We've mentioned lying.
And you know, I joke, but for real,
if you want to be a publicist,
you better have a certain comfort level
with stretching the truth and lying.
Yeah.
Because you're going to have to do that.
If you're not comfortable with that,
you shouldn't go into that line of work.
Yeah.
Is that safe to say?
I think very.
You need to be good with people
and cultivate those relationships.
You need to be a good writer.
Well, not only do you have to be a good writer,
you have to be a good journalist.
And a lot of publicists have a background in journalism
because I kept running into this in this article
and another article you sent.
The number one rule of being a publicist
is to think like a journalist.
That's right.
Even better than that
is to not only think like a journalist,
but be able to write like a journalist too.
Because as we kind of demonstrated,
that the publicist media relationship
is a two-way street.
The publicist needs the media to publicize
in a flattering manner their client.
Sure.
But the media needs the publicist
because they've got deadlines
and they need to come up with story ideas
and if something is brought to them.
Yeah.
That's great.
That's good.
But that media professional has a reputation to protect.

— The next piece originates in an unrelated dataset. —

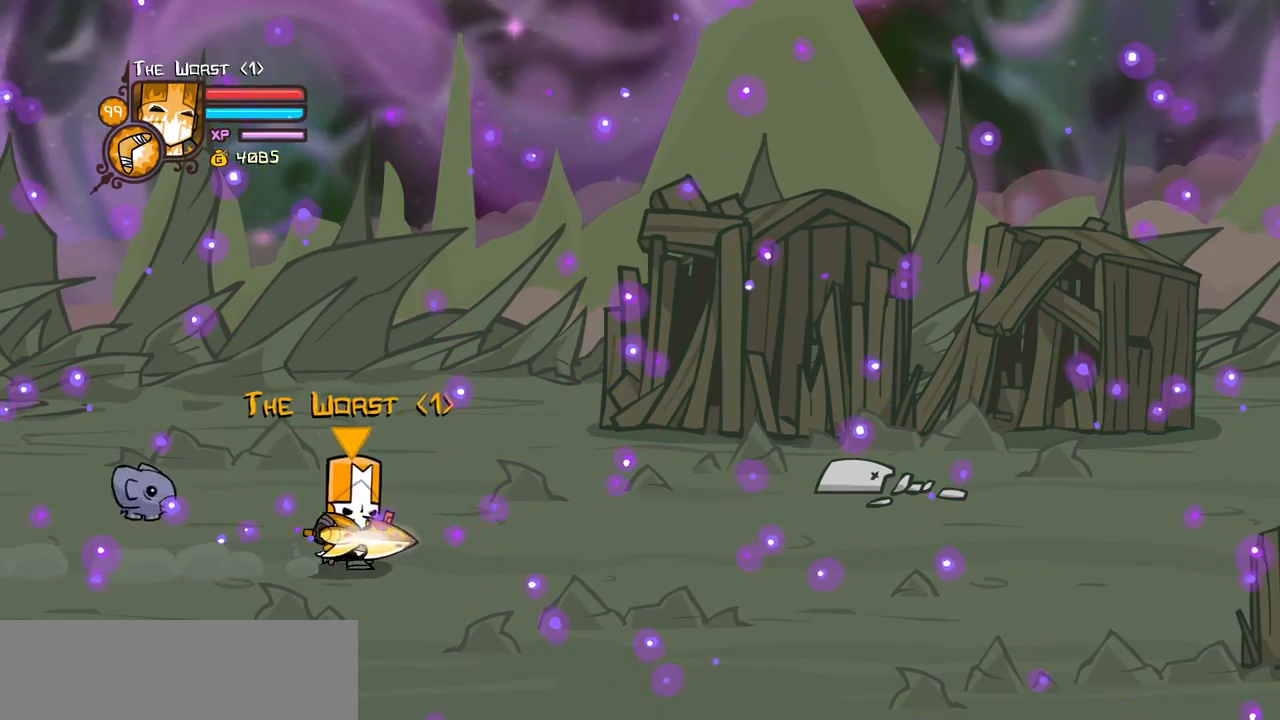
{"keys": ["right"], "events": []}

It can't be like, you know,
Billy Ray Cyrus got off of his couch
and mailed a check for $500 to a local homeless shelter.
Yeah.
Boring.
Yeah.
And they came in a pressure lease in a fax machine.
Yeah.
That reporter is not going to have a very good reputation.
But if a publicist comes to this reporter
with a great headline, creative pitch, a good story
that's tailored to that reporter and their beat
and even more than that, tailored to that reporter's audience.
Yes.
There's a good likelihood that a reporter will say,
I'm listening.
Right.
And that's just music to a publicist's ears.
Sure, just to be listened to.
Yeah.
That's when you throw it into fifth year.
You can't be afraid of rejection.
You've got to be outgoing and you've got to take your licks
because a lot of your attempts are going to fail
just by nature of the job.
So you can't get your feelings all hurt.
Yeah.
You guess you could, but you don't want to show that
because then the journalists will be like, geez, Chuck's such a baby.
You were going to be eaten alive.
I didn't run the story and he's complaining.
Crying.
A little whim.
I saw him choking up in the bathroom.
While they make it a good laugh out of that,
probably won't want to work with you as much.
Right.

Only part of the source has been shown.